━━ Records supplied ━━

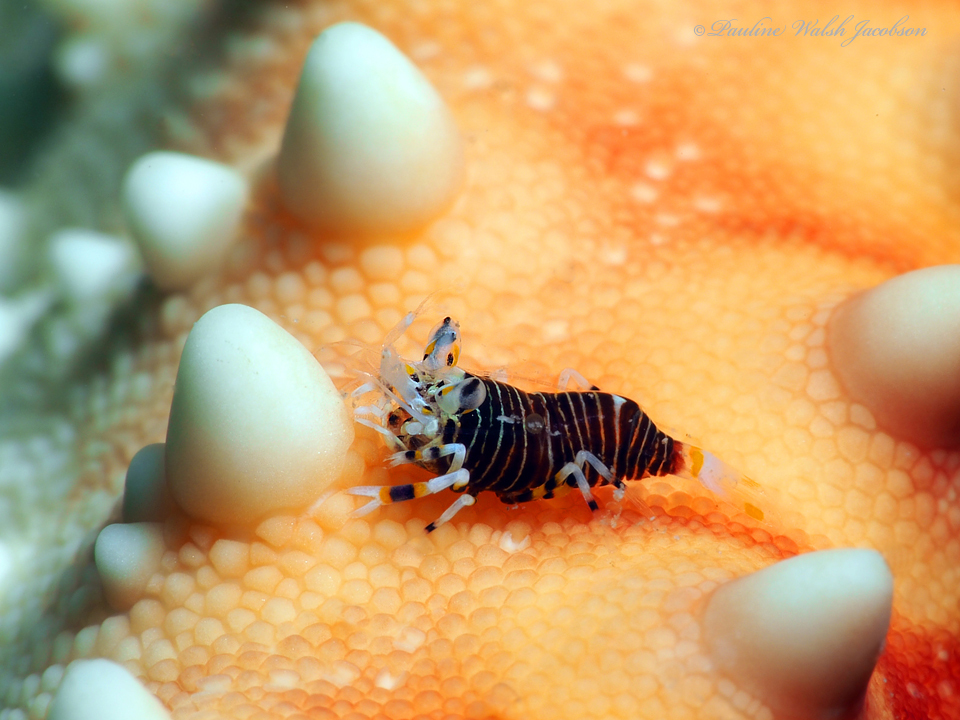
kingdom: Animalia
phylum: Arthropoda
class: Malacostraca
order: Decapoda
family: Palaemonidae
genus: Gnathophyllum
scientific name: Gnathophyllum americanum
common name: Bumblebee shrimp
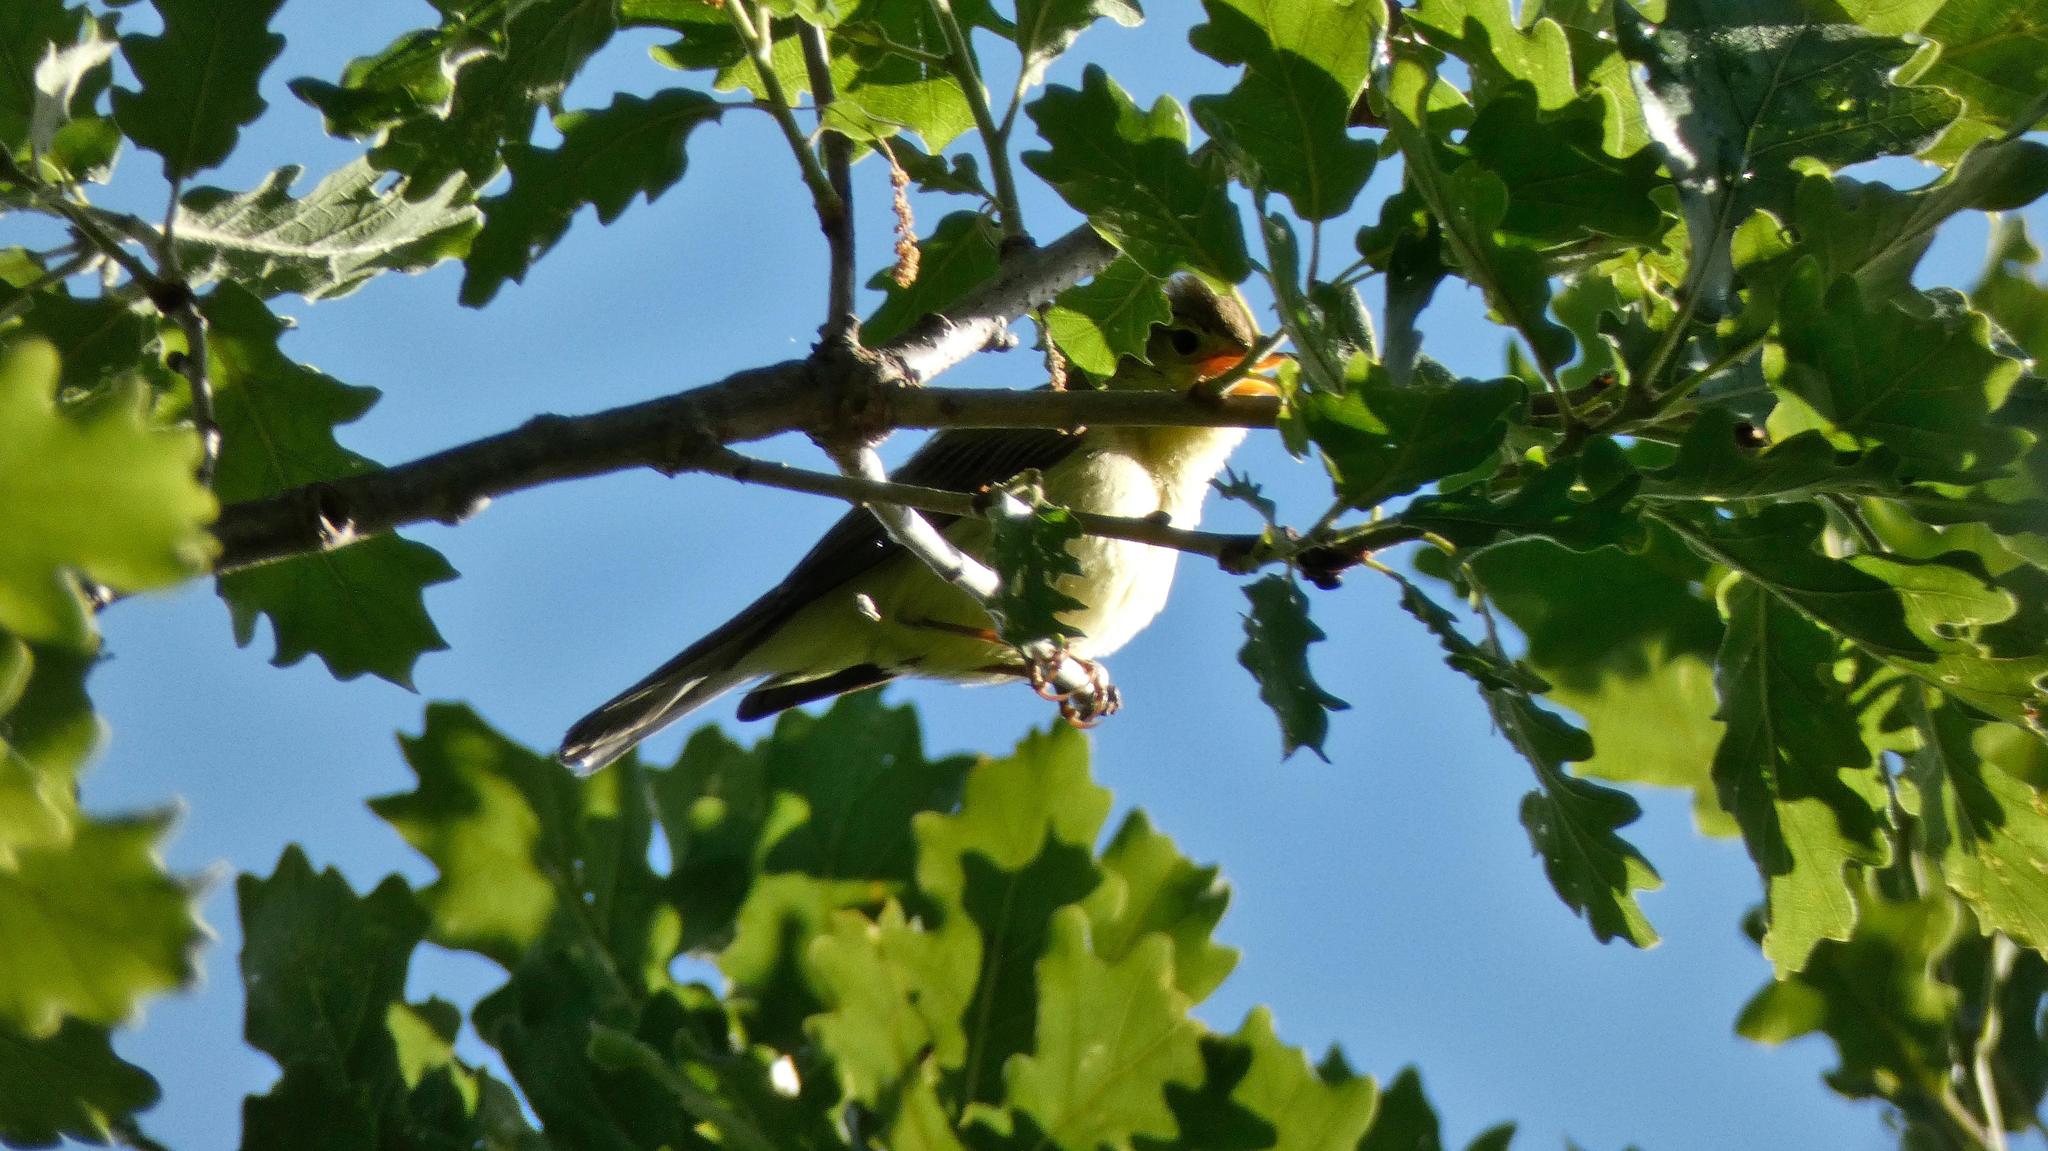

━━━

What is asked → Return all the lines in the rows above word for word, without the pictures.

In response →
kingdom: Animalia
phylum: Arthropoda
class: Malacostraca
order: Decapoda
family: Palaemonidae
genus: Gnathophyllum
scientific name: Gnathophyllum americanum
common name: Bumblebee shrimp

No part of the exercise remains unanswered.